The e-mails, Lindstrom says, were prompted by a recent growth in his region. Over the last two quarters Adobe, known for products such as Photoshop and Acrobat, has seen regional growth of over 200 per cent growth.
"It's not phenomenal, it's unprecedented," Lindstrom says. Annually, the company sees growth in the regional at about 60 to 80 per cent
But high growth is something Adobe expects. The company has even promised its shareholders double digit growth for the next five years. That growth is a result of Adobe's decision three years ago to focus on emerging markets. Besides the Middle East and Africa, the company is also targeting Latin America, although the focus there is mainly on Brazil -India, China, and Eastern Europe, where the company is currently seeing its biggest gains.
"I would expect by this time next year to probably have doubled the staff in the region [Latin American]," he says
Despite predictions that software companies would be hardest hit in a US recession, Adobe seems to proving the analysts wrong.

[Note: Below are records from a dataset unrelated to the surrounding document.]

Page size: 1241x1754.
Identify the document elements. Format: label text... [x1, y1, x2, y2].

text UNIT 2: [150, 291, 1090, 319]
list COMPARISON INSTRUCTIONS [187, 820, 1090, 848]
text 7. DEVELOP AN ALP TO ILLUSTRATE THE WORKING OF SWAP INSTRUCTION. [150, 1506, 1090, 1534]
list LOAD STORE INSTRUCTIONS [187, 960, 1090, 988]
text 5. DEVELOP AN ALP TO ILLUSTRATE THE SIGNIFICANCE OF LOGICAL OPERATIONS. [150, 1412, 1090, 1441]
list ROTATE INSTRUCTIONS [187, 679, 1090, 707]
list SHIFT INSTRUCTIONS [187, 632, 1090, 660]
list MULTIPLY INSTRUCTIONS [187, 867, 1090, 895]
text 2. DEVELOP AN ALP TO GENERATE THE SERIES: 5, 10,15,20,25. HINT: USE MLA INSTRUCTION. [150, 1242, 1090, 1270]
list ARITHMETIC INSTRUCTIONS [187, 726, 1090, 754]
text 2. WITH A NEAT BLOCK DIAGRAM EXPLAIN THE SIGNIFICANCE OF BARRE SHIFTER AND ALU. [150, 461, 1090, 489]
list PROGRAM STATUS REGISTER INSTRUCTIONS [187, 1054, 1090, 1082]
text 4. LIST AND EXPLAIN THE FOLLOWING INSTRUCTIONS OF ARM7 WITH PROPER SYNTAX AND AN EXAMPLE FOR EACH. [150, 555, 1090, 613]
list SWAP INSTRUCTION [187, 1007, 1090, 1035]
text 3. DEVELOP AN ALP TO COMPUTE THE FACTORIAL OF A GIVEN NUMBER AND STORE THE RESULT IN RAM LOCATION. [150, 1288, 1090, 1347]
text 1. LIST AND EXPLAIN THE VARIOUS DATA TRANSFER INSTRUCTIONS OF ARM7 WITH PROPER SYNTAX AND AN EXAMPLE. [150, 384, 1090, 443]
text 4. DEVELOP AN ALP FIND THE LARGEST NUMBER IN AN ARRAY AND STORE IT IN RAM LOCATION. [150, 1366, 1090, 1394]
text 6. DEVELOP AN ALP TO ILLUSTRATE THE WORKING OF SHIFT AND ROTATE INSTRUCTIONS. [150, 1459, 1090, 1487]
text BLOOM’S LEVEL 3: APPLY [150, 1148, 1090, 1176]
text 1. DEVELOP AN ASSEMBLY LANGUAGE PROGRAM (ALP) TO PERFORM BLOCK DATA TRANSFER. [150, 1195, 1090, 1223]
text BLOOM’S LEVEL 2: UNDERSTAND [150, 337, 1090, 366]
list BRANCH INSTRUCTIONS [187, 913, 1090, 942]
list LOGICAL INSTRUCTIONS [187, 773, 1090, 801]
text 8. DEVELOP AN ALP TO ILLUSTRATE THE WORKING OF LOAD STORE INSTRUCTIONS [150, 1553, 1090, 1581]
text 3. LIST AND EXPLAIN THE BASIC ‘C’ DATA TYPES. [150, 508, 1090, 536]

"I look at this recession, and I go clearly there is a mismatch somewhere," he says. "Last quarter, I think Adobe grew [globally] 34 per cent in a recession, whether we say it's started or it's coming".
Dramatic shift
But the shift to emerging markets has been somewhat dramatic as well as slow. Three years ago, the company had no staff in the Middle East, and very little staffing in the Africa and Middle East region. Three people handled enterprise, channel, PR and marketing. Today the company has 14 employees in the region. Adobe is also expecting to open a regional satellite office in the region.
"We're probably one of the slowest moving companies known to man," he says. "We take a long time to make decisions."
However, Adobe is playing a very aggressive catch-up game in the Middle East.
"In an emerging market where we're trying to grow our business 50 per cent year on year, it can be a little bit frustration when things aren't moving as quickly as what you'd like or as quickly as your competitors are moving."
However slow, the results are starting to show.
"We are starting make an impact," he says, predicting that the Middle East and Africa region will be bigger in terms of revenue than southern Europe in two years.
But the issue of competitors, or who they are, is somewhat of a tricky situation. Adobe's market share regionally is enormous. Lindstrom estimates 99 per cent market share for Photoshop and a 94 per cent market share for Illustrator.
But the lack of competitors and a heafty price tag for many of it products have lead to another problem, piracy, which Lindstrom lists as the company's main competitor. "They love the company. They use our products. They don't pay for our products," he says.
But Adobe's presence in the region is helping easy that.
"As soon as you start to invest in the market, people start to become aware of what you're doing, automatically you see an increase in a revenue," he says. "It's not an increase in your user base."
Another competitor for Adobe is programs, which clone Adobe's applications, but those often works to Adobe's advantage, he says. Most users quickly outgrow the clones programs, and then return to Adobe products.
"The clones are great because they seed our business," he says.
Clones won't survive long. Since most of them don't sell the technology, they rarely introduce upgrades as well.
"What will they look like in five years? Pretty much what they looked like when they started."